Oando PLC Challenges the Securities and Exchange Commission’s Ruling on the Outcome of the Forensic Audit into Oando PLC
Our attention has been drawn to a press release published by the Securities and Exchange Commission (SEC) on Friday, May 31, 2019 “Press Release on “Investigation of Oando PLC (the Company)”.
In the statement, the Commission confirms the conclusion of its investigations and that the findings from the report reveal serious infractions by the Company and as part of measures to address these violations, the Commission has directed penalties as follows:
1. Resignation of the affected Board members of Oando Plc,
2. The convening of an Extra-Ordinary General Meeting on or before July 1, 2019, to appoint new directors,
3. Payment of monetary penalties by the company and affected individuals and directors,
4. Refund of improperly disbursed remuneration by the affected Board members to the company,
5. Bar of the Group Chief Executive Officer (GCEO) and the Deputy Group Chief Executive Officer (DGCEO) of Oando Plc from being directors of public companies for a period of five (5) years.

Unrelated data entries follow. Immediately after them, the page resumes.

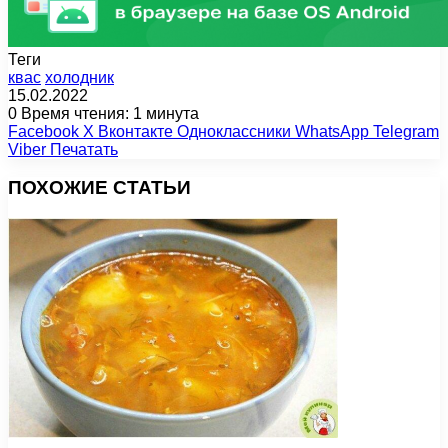
Теги
квас
холодник
15.02.2022
0
Время чтения: 1 минута
Facebook
X
Вконтакте
Одноклассники
WhatsApp
Telegram
Viber
Печатать
ПОХОЖИЕ СТАТЬИ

Oando is of the view that these alleged infractions and penalties are unsubstantiated, ultra vires, invalid and calculated to prejudice the business of the Company. The Company has not been given the opportunity to see, review and respond to the forensic audit report and so is unable to ascertain what findings (if any) were made in relation to the alleged infractions and defend itself accordingly before the SEC.
The Company reserves its rights to take all legal steps to protect its business and assets whilst remaining committed to act in the best interests of all its shareholders.